The practice of EFT allows a person to discover, and ACCEPT, exactly where he is RIGHT NOW. And not only does he discover and accept, he actually even goes so far as to LOVE HIMSELF in the process of what he sees as his living an imperfect existence.
No experience is a mistake. Nobody deserves to suffer, no matter what. Even if someone has done something ‘terrible’, if you really look at it, and you really allow yourself to see the reality of that person’s situation, you will recognize that that person was already suffering when they committed that crime or did that thing that hurt someone else. Their own self-doubt, self-hatred, or simple lack of acceptance for themselves caused them to be in a state of mind that allowed them to hurt someone else without remorse, or at least without the ability to stop themselves from doing so.

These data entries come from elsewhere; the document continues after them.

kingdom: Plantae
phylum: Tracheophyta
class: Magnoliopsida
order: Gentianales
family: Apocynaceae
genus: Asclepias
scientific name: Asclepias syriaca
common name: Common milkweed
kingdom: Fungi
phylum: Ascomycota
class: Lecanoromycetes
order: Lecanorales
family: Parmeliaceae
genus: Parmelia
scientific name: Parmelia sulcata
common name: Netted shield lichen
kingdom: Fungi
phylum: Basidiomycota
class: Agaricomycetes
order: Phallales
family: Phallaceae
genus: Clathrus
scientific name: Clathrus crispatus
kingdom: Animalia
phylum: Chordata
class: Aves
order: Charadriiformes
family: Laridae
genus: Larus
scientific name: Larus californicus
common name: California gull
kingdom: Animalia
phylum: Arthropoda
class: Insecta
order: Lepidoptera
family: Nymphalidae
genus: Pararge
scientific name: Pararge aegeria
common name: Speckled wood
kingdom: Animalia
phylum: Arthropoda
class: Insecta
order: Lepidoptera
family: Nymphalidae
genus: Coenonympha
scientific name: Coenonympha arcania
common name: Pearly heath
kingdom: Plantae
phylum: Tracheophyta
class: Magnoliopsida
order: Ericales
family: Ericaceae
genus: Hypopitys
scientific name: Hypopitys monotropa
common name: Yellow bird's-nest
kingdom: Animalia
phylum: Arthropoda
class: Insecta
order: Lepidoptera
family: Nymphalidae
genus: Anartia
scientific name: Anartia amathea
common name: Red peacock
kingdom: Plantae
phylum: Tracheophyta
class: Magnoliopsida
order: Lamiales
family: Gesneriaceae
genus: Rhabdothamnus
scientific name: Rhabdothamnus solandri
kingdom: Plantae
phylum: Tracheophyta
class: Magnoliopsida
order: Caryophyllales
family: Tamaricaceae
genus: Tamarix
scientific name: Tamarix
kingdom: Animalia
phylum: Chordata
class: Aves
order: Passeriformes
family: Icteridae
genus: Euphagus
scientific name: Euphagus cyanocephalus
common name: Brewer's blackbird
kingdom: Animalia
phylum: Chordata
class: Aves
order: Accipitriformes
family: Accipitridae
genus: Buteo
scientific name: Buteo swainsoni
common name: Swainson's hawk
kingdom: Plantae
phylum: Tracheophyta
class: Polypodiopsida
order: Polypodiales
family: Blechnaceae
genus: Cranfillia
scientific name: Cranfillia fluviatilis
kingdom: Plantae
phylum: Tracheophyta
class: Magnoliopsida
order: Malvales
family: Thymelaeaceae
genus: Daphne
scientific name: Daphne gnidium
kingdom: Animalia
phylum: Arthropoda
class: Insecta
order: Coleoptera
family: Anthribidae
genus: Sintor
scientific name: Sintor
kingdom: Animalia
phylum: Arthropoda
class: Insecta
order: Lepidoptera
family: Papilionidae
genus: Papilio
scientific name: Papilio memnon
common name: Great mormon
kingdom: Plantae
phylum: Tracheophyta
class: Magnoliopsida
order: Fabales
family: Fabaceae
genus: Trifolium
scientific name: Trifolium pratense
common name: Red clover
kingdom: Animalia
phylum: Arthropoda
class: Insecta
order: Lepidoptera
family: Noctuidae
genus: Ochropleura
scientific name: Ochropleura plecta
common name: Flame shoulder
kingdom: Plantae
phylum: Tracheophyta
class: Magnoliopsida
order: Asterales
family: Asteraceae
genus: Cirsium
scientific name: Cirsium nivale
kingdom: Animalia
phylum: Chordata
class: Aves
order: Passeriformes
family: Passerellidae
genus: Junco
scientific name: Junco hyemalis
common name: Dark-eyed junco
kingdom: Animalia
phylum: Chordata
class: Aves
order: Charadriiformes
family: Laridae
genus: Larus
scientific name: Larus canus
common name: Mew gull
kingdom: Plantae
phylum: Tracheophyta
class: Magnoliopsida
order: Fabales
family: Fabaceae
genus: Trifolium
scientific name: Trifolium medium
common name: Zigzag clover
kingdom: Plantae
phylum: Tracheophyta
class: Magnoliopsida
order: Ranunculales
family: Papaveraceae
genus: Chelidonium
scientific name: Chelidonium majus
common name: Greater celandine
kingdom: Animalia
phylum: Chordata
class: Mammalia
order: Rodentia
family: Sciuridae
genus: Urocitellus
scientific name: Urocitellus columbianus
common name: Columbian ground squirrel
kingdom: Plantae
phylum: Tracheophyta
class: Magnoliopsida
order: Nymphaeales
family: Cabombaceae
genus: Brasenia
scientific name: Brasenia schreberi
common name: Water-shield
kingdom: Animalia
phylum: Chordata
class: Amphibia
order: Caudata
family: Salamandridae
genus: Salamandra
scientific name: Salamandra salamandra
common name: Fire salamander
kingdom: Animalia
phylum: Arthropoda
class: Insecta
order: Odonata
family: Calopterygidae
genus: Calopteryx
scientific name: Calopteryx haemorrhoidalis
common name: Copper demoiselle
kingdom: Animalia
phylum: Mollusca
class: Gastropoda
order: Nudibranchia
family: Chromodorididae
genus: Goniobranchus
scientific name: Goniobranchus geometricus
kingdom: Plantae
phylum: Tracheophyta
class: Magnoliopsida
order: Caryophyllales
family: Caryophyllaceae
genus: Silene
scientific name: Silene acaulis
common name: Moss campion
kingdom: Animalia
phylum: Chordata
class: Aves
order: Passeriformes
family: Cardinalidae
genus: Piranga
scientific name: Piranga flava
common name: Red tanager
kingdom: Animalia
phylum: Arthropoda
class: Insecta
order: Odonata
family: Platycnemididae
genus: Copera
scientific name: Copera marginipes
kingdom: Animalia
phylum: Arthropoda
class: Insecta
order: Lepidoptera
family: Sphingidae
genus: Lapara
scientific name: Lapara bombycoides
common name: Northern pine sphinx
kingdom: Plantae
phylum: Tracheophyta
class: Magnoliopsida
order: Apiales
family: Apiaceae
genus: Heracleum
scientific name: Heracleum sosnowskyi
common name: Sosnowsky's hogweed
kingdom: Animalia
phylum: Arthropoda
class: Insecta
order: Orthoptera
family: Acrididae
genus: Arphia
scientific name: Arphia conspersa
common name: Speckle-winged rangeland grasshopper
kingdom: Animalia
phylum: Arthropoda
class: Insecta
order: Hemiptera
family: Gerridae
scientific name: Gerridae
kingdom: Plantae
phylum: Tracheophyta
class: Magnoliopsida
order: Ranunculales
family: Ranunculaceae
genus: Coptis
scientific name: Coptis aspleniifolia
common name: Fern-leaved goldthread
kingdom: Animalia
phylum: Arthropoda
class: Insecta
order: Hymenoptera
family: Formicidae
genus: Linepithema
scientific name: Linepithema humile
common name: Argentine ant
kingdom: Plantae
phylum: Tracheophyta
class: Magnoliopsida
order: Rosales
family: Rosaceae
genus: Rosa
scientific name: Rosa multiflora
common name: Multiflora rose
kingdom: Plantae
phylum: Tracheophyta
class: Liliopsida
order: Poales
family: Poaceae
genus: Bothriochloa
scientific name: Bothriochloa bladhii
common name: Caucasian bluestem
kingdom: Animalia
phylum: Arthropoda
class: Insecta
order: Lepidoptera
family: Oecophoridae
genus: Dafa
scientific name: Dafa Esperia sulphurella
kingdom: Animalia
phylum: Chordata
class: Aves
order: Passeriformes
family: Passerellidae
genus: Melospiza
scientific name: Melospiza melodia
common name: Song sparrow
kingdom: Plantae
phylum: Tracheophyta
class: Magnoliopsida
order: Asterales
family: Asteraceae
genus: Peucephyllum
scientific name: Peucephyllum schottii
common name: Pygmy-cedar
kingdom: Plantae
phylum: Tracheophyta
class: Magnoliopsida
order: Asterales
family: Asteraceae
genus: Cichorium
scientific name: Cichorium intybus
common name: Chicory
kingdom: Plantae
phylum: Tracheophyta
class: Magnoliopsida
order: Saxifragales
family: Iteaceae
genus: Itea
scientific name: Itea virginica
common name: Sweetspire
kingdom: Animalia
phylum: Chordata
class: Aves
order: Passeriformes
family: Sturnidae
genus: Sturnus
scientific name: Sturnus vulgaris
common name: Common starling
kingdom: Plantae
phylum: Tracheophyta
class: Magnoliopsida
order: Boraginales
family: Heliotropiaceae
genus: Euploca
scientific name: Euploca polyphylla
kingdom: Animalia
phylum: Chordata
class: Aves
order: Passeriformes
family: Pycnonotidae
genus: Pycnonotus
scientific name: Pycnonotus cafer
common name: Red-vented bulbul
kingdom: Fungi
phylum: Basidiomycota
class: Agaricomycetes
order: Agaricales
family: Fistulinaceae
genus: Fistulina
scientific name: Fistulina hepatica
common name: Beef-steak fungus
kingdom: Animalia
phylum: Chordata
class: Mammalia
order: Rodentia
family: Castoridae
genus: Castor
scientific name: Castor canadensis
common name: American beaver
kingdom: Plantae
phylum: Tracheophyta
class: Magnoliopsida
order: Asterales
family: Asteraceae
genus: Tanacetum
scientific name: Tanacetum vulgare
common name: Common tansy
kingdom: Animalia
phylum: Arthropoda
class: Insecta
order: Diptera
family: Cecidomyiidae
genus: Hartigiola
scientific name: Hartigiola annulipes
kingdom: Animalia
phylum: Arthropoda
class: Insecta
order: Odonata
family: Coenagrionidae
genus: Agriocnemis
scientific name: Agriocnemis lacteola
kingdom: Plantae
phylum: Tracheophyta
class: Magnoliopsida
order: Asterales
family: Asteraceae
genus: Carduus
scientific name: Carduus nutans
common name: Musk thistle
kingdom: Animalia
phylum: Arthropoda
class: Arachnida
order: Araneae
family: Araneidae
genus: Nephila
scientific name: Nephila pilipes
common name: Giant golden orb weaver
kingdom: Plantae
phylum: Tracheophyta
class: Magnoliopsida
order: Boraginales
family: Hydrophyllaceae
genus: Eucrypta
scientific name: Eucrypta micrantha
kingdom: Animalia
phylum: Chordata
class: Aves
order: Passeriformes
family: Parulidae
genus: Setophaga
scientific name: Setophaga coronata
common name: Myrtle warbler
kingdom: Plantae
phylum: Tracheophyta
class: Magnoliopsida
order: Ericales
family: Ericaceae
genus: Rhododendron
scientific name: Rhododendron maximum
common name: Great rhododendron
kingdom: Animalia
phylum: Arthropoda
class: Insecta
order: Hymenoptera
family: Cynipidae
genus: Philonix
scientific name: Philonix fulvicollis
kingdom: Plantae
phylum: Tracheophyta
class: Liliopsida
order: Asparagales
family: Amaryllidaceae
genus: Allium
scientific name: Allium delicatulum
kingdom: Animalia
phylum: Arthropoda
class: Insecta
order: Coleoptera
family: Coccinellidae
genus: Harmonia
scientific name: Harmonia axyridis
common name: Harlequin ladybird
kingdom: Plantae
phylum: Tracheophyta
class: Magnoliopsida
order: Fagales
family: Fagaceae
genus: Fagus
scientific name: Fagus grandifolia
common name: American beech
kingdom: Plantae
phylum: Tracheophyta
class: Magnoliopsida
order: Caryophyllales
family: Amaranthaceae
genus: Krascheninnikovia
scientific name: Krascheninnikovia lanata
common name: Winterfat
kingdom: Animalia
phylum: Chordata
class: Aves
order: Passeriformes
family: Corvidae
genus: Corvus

I pose the idea that it is only when we are not forgiving ourselves, do we not forgive others. And that, when we don’t forgive others then we remain disconnected from them. But the disconnection starts with ourselves. And until we allow ourselves to forgive ourselves for our pasts, and forgive ourselves for having judgments against ourselves in the present, there will always be something in the way of us experiencing the kind of bliss that’s actually available to us.
Let’s finally give ourselves a break and move on and into the kind of lifestyle where we worry about nothing, feel badly about nothing in the past, and experience the present with a kind of healthy openness that it, and WE, deserve!